(Try it): Please set down the records below exactly as they appear.

(Dataset content):
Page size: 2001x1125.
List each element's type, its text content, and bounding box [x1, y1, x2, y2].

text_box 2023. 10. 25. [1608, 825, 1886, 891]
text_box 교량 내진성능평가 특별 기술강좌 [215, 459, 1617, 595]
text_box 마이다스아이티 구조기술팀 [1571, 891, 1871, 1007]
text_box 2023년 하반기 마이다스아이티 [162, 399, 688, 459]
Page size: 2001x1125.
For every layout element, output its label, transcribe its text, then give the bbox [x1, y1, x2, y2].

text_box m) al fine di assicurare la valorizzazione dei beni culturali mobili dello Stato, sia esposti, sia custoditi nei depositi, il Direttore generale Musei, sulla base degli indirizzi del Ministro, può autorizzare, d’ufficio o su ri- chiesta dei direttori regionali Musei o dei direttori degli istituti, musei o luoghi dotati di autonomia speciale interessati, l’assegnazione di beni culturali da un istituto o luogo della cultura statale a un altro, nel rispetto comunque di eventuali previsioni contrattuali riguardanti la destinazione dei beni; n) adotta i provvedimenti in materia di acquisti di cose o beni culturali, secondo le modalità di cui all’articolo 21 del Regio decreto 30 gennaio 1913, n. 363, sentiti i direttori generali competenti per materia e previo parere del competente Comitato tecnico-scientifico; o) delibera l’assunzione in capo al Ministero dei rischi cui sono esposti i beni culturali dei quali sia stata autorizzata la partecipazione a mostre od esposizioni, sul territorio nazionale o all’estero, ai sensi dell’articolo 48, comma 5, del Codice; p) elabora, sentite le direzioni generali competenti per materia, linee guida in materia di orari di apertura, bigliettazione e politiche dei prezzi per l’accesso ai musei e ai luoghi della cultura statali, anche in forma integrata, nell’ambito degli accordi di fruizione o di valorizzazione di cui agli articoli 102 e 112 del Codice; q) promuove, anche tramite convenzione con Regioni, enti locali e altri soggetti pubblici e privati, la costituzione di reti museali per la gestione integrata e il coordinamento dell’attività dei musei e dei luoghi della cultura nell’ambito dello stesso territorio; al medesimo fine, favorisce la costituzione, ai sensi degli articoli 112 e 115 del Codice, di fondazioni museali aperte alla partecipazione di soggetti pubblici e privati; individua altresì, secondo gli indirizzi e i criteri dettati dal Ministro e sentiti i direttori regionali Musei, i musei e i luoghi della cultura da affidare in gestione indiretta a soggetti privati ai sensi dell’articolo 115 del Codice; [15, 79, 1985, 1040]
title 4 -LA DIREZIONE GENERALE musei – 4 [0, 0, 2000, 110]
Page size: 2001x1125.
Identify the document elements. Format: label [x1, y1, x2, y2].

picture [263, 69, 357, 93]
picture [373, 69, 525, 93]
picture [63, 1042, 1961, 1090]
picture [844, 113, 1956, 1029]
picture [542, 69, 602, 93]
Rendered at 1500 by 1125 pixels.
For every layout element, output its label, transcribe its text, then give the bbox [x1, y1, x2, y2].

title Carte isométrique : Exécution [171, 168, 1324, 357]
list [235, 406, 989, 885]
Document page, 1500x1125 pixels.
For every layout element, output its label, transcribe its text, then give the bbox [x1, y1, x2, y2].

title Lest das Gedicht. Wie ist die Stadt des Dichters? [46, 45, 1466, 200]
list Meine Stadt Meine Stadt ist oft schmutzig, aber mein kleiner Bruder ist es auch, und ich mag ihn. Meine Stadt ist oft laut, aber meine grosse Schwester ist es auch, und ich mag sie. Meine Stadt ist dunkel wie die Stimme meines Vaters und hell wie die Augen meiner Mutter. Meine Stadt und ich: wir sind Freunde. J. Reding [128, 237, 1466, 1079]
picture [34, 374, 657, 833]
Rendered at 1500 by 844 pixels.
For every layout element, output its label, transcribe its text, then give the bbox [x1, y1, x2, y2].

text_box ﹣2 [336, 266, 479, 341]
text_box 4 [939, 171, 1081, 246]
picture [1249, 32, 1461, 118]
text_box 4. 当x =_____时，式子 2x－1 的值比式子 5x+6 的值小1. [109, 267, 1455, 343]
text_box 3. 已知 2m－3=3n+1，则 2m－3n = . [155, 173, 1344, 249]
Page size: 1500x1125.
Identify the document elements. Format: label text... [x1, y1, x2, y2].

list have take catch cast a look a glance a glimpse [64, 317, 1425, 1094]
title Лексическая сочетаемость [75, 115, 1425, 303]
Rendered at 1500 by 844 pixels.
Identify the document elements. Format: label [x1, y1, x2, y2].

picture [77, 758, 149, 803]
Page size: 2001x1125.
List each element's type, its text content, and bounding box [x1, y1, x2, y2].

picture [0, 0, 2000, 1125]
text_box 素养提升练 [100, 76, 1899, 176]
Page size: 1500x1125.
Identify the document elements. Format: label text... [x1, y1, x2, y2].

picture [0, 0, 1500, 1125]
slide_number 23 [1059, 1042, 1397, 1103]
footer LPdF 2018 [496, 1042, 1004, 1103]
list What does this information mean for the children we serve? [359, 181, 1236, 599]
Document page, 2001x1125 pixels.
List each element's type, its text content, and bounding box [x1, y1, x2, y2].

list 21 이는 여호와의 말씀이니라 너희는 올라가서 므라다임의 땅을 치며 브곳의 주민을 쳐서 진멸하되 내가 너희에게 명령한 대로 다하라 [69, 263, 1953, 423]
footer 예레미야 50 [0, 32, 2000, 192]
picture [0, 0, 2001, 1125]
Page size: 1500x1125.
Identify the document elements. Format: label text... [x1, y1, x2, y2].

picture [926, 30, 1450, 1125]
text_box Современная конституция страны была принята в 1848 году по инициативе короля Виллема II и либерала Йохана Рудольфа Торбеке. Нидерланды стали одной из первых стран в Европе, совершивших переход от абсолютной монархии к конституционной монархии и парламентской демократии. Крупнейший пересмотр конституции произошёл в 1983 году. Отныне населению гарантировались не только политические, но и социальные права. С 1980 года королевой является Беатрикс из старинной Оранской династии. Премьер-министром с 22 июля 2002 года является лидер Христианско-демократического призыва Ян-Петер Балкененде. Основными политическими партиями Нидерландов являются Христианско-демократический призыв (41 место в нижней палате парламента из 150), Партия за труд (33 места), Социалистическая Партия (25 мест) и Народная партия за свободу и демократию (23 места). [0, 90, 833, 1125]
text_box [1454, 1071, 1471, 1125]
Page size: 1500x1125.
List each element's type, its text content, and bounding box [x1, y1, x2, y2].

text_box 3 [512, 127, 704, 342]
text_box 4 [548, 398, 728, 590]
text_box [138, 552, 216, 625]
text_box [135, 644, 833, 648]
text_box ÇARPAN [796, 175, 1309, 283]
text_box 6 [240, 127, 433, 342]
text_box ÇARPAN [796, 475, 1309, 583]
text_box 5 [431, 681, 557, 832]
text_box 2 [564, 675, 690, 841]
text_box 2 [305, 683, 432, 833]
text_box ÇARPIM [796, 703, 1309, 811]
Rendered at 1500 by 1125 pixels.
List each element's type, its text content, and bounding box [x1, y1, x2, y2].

(Completed exercise):
Page size: 2001x1125.
List each element's type, its text content, and bounding box [x1, y1, x2, y2].

text_box 2023. 10. 25. [1608, 825, 1886, 891]
text_box 교량 내진성능평가 특별 기술강좌 [215, 459, 1617, 595]
text_box 마이다스아이티 구조기술팀 [1571, 891, 1871, 1007]
text_box 2023년 하반기 마이다스아이티 [162, 399, 688, 459]
Page size: 2001x1125.
For every layout element, output its label, transcribe its text, then give the bbox [x1, y1, x2, y2].

text_box m) al fine di assicurare la valorizzazione dei beni culturali mobili dello Stato, sia esposti, sia custoditi nei depositi, il Direttore generale Musei, sulla base degli indirizzi del Ministro, può autorizzare, d’ufficio o su ri- chiesta dei direttori regionali Musei o dei direttori degli istituti, musei o luoghi dotati di autonomia speciale interessati, l’assegnazione di beni culturali da un istituto o luogo della cultura statale a un altro, nel rispetto comunque di eventuali previsioni contrattuali riguardanti la destinazione dei beni; n) adotta i provvedimenti in materia di acquisti di cose o beni culturali, secondo le modalità di cui all’articolo 21 del Regio decreto 30 gennaio 1913, n. 363, sentiti i direttori generali competenti per materia e previo parere del competente Comitato tecnico-scientifico; o) delibera l’assunzione in capo al Ministero dei rischi cui sono esposti i beni culturali dei quali sia stata autorizzata la partecipazione a mostre od esposizioni, sul territorio nazionale o all’estero, ai sensi dell’articolo 48, comma 5, del Codice; p) elabora, sentite le direzioni generali competenti per materia, linee guida in materia di orari di apertura, bigliettazione e politiche dei prezzi per l’accesso ai musei e ai luoghi della cultura statali, anche in forma integrata, nell’ambito degli accordi di fruizione o di valorizzazione di cui agli articoli 102 e 112 del Codice; q) promuove, anche tramite convenzione con Regioni, enti locali e altri soggetti pubblici e privati, la costituzione di reti museali per la gestione integrata e il coordinamento dell’attività dei musei e dei luoghi della cultura nell’ambito dello stesso territorio; al medesimo fine, favorisce la costituzione, ai sensi degli articoli 112 e 115 del Codice, di fondazioni museali aperte alla partecipazione di soggetti pubblici e privati; individua altresì, secondo gli indirizzi e i criteri dettati dal Ministro e sentiti i direttori regionali Musei, i musei e i luoghi della cultura da affidare in gestione indiretta a soggetti privati ai sensi dell’articolo 115 del Codice; [15, 79, 1985, 1040]
title 4 -LA DIREZIONE GENERALE musei – 4 [0, 0, 2000, 110]
Page size: 2001x1125.
Identify the document elements. Format: label [x1, y1, x2, y2].

picture [263, 69, 357, 93]
picture [373, 69, 525, 93]
picture [63, 1042, 1961, 1090]
picture [844, 113, 1956, 1029]
picture [542, 69, 602, 93]
Rendered at 1500 by 1125 pixels.
For every layout element, output its label, transcribe its text, then give the bbox [x1, y1, x2, y2].

title Carte isométrique : Exécution [171, 168, 1324, 357]
list [235, 406, 989, 885]
Document page, 1500x1125 pixels.
For every layout element, output its label, transcribe its text, then give the bbox [x1, y1, x2, y2].

title Lest das Gedicht. Wie ist die Stadt des Dichters? [46, 45, 1466, 200]
list Meine Stadt Meine Stadt ist oft schmutzig, aber mein kleiner Bruder ist es auch, und ich mag ihn. Meine Stadt ist oft laut, aber meine grosse Schwester ist es auch, und ich mag sie. Meine Stadt ist dunkel wie die Stimme meines Vaters und hell wie die Augen meiner Mutter. Meine Stadt und ich: wir sind Freunde. J. Reding [128, 237, 1466, 1079]
picture [34, 374, 657, 833]
Rendered at 1500 by 844 pixels.
For every layout element, output its label, transcribe its text, then give the bbox [x1, y1, x2, y2].

text_box ﹣2 [336, 266, 479, 341]
text_box 4 [939, 171, 1081, 246]
picture [1249, 32, 1461, 118]
text_box 4. 当x =_____时，式子 2x－1 的值比式子 5x+6 的值小1. [109, 267, 1455, 343]
text_box 3. 已知 2m－3=3n+1，则 2m－3n = . [155, 173, 1344, 249]
Page size: 1500x1125.
Identify the document elements. Format: label text... [x1, y1, x2, y2].

list have take catch cast a look a glance a glimpse [64, 317, 1425, 1094]
title Лексическая сочетаемость [75, 115, 1425, 303]
Rendered at 1500 by 844 pixels.
Identify the document elements. Format: label [x1, y1, x2, y2].

picture [77, 758, 149, 803]
Page size: 2001x1125.
List each element's type, its text content, and bounding box [x1, y1, x2, y2].

picture [0, 0, 2000, 1125]
text_box 素养提升练 [100, 76, 1899, 176]
Page size: 1500x1125.
Identify the document elements. Format: label text... [x1, y1, x2, y2].

picture [0, 0, 1500, 1125]
slide_number 23 [1059, 1042, 1397, 1103]
footer LPdF 2018 [496, 1042, 1004, 1103]
list What does this information mean for the children we serve? [359, 181, 1236, 599]
Document page, 2001x1125 pixels.
List each element's type, its text content, and bounding box [x1, y1, x2, y2].

list 21 이는 여호와의 말씀이니라 너희는 올라가서 므라다임의 땅을 치며 브곳의 주민을 쳐서 진멸하되 내가 너희에게 명령한 대로 다하라 [69, 263, 1953, 423]
footer 예레미야 50 [0, 32, 2000, 192]
picture [0, 0, 2001, 1125]
Page size: 1500x1125.
Identify the document elements. Format: label text... [x1, y1, x2, y2].

picture [926, 30, 1450, 1125]
text_box Современная конституция страны была принята в 1848 году по инициативе короля Виллема II и либерала Йохана Рудольфа Торбеке. Нидерланды стали одной из первых стран в Европе, совершивших переход от абсолютной монархии к конституционной монархии и парламентской демократии. Крупнейший пересмотр конституции произошёл в 1983 году. Отныне населению гарантировались не только политические, но и социальные права. С 1980 года королевой является Беатрикс из старинной Оранской династии. Премьер-министром с 22 июля 2002 года является лидер Христианско-демократического призыва Ян-Петер Балкененде. Основными политическими партиями Нидерландов являются Христианско-демократический призыв (41 место в нижней палате парламента из 150), Партия за труд (33 места), Социалистическая Партия (25 мест) и Народная партия за свободу и демократию (23 места). [0, 90, 833, 1125]
text_box [1454, 1071, 1471, 1125]
Page size: 1500x1125.
List each element's type, its text content, and bounding box [x1, y1, x2, y2].

text_box 3 [512, 127, 704, 342]
text_box 4 [548, 398, 728, 590]
text_box [138, 552, 216, 625]
text_box [135, 644, 833, 648]
text_box ÇARPAN [796, 175, 1309, 283]
text_box 6 [240, 127, 433, 342]
text_box ÇARPAN [796, 475, 1309, 583]
text_box 5 [431, 681, 557, 832]
text_box 2 [564, 675, 690, 841]
text_box 2 [305, 683, 432, 833]
text_box ÇARPIM [796, 703, 1309, 811]
Rendered at 1500 by 1125 pixels.
List each element's type, its text content, and bounding box [x1, y1, x2, y2].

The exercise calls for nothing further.